Femina Ridens (1969) – sexy giallo pop
Long-métrage inclassable que l’on pourrait qualifier de « pop », FEMINA RIDESN (alias LE DUO DE LA MORT) a été fréquemment associé au giallo, bien qu’il n’en reprenne que certains éléments. L’ensemble s’apparente surtout à un mélange de drame et de thriller psychologique saupoudré d’une pincée d’érotisme. Graphiquement timoré, le film développe cependant un sous-texte sadien prononcé, teinté de fétichisme et même, pour reprendre un terme actuel, de masculinisme triomphant. Du moins durant la majeure partie de son déroulé car les dernières minutes inversent radicalement la tendance pour plonger, au contraire, dans un manifeste volontiers féministe. Durant ce dénouement, prévisible mais plaisant, interviennent les aspects les plus proches du giallo dit de « machination » qui explique l’inclusion, quelque peu forcée mais acceptable, du métrage au sein du filon italien.

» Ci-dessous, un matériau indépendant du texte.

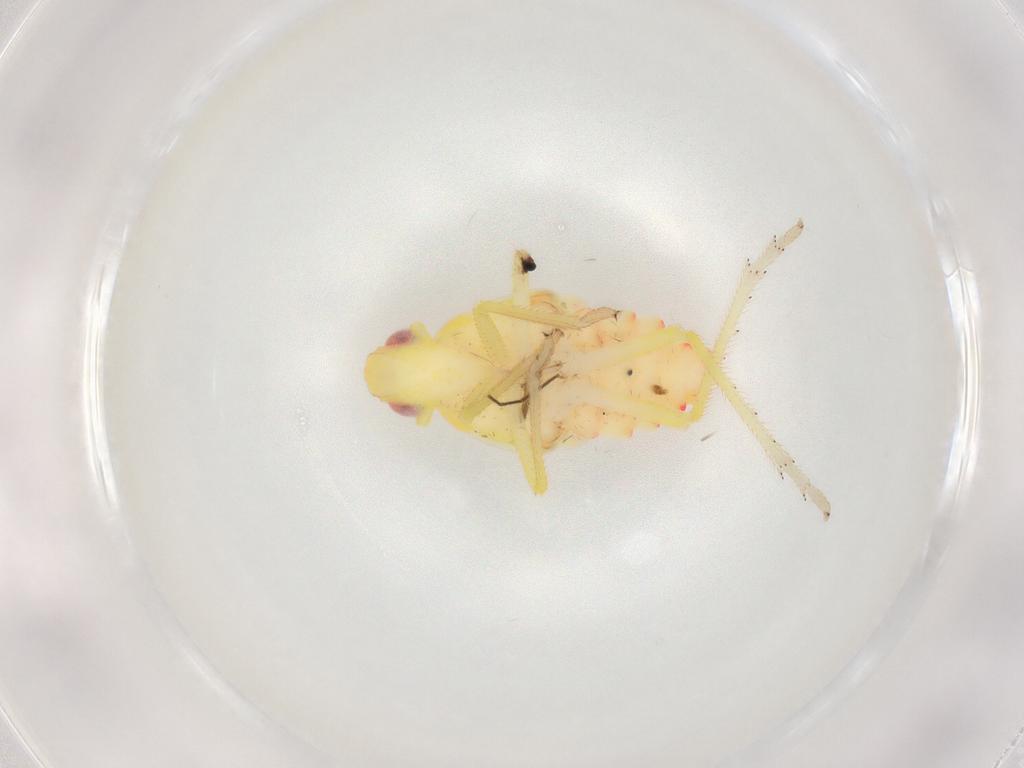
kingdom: Animalia
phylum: Arthropoda
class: Insecta
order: Hemiptera
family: Tropiduchidae
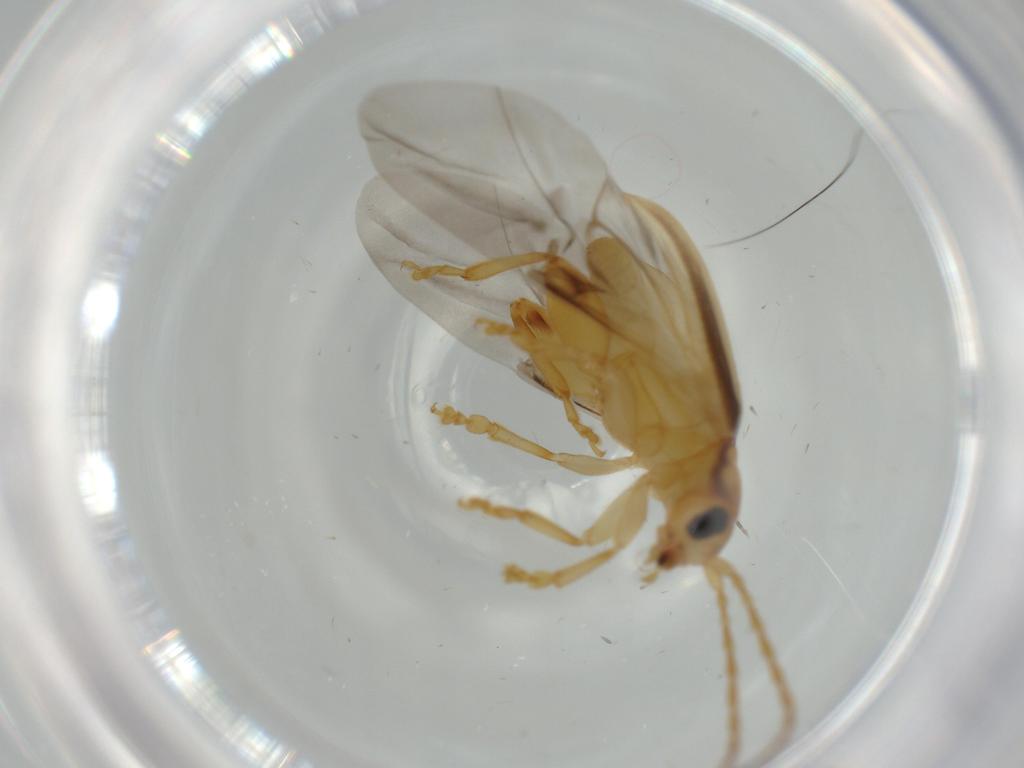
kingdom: Animalia
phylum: Arthropoda
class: Insecta
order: Coleoptera
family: Chrysomelidae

Le riche docteur Sayer (Philippe Leroy) mène une existence dominée par le luxe dans sa vaste propriété. Effrayé par la gent féminine, il a cependant l’habitude de se payer, chaque vendredi, une prostituée. Il aime leur infliger diverses souffrances et humiliations. Une routine troublée par l’empêchement de la belle de nuit hebdomadaire et l’arrivée de la journaliste Maria (Dagmar Lassander). Celle-ci souhaite effectuer un reportage sur les nouvelles méthodes contraceptives développées par Sayer. Or, les vues féministes de la demoiselle s’opposent aux conceptions machistes du médecin. Toutefois, n’ayant personne à martyriser, le médecin l’invite néanmoins chez lui afin d’approfondir la discussion. Sayer drogue ensuite la boisson de Maria qui se réveille enchainée dans les appartements privés du médecin bien décidé à la soumettre à toutes ses fantaisies sexuelles. Il lui avoue d’ailleurs rapidement avoir tué bien d’autres jeunes filles et lui promet qu’elle connaitra un sort semblable. Maria pourra t’elle émouvoir le psychopathe ?
Cinéaste ayant surtout œuvré pour les petits écrans, Piero Schivazappa n’a guère travaillé pour le septième art. Il a livré cinq réalisations en un quart de siècle, dont ce FEMINA RIDENS, son film le plus connu et célébré. Variation sur L’OBSEDE, le long-métrage aligne les séquences timidement sadomasochistes pour illustrer la relation toxique entre le médecin misogyne et sa proie. Toutefois, cette dernière se révèle moins innocente qu’il n’y parait et le final offre un petit twist quelque peu attendu mais efficace.
Dans le rôle d’un homme névrosé, maladivement effrayé par les femmes, le vétéran parisien Philippe Leroy (NIKITA, PORTIER DE NUIT) livre une belle performance : témoignant une possible homosexualité réprouvée, il assouvit ses fantasmes dominateurs auprès de prostituées. Dagmar Lassander (APOCALYPSE DANS L’OCEAN ROUGE), pour sa part, impose son physique attrayant et se montre crédible en journaliste soumise puis manipulatrice. Ce duo (de la mort) occupe seul l’écran durant 90% du temps de projection, en un curieux huis-clos.
En dépit des bonnes performances de ces deux comédiens, le véritable centre d’intérêt de FEMINA RIDENS réside surtout dans l’esthétique sixties et psychédélique développée par le cinéaste. Très influencé par le pop-art, statue géante et gigantesque vagin denté signé Niky de Saint-Phalle incluse, le film joue sur les compositions de couleurs et les décors stylisés, lesquels constituent de véritables tableaux empreints d’un fétichisme réjouissant. Les influences picturales et visuelles, légèrement « arty », crédibilisent le long-métrage et lui confèrent une réelle élégance susceptible de l’élever au-dessus du tout venant de la production de cette époque.
La célèbre bande originale de Stelvio Cipriani s’avère, elle aussi, très efficace, le maestro proposant divers thèmes mémorables et une chanson imparable. FEMINA RIDENS témoigne donc d’une époque révolue où le cinéma d’auteur et le cinoche populaire, voire d’exploitation, copulaient joyeusement dans un ensemble tour à tour intello et érotique. Un mélange de sexy thriller lorgnant sur le giallo et de comédie dramatique d’inspiration sadienne où la substance se montre indéniablement plus importante que le sens.
Sans doute un poil longuet en dépit de sa durée restreinte, FEMINA RIDENS n’en demeure pas moins un intéressant artefact en provenance direct des sixties : sexy, pop, psychédélique, gentiment osé et, au final, plaisant. Bref, une curiosité.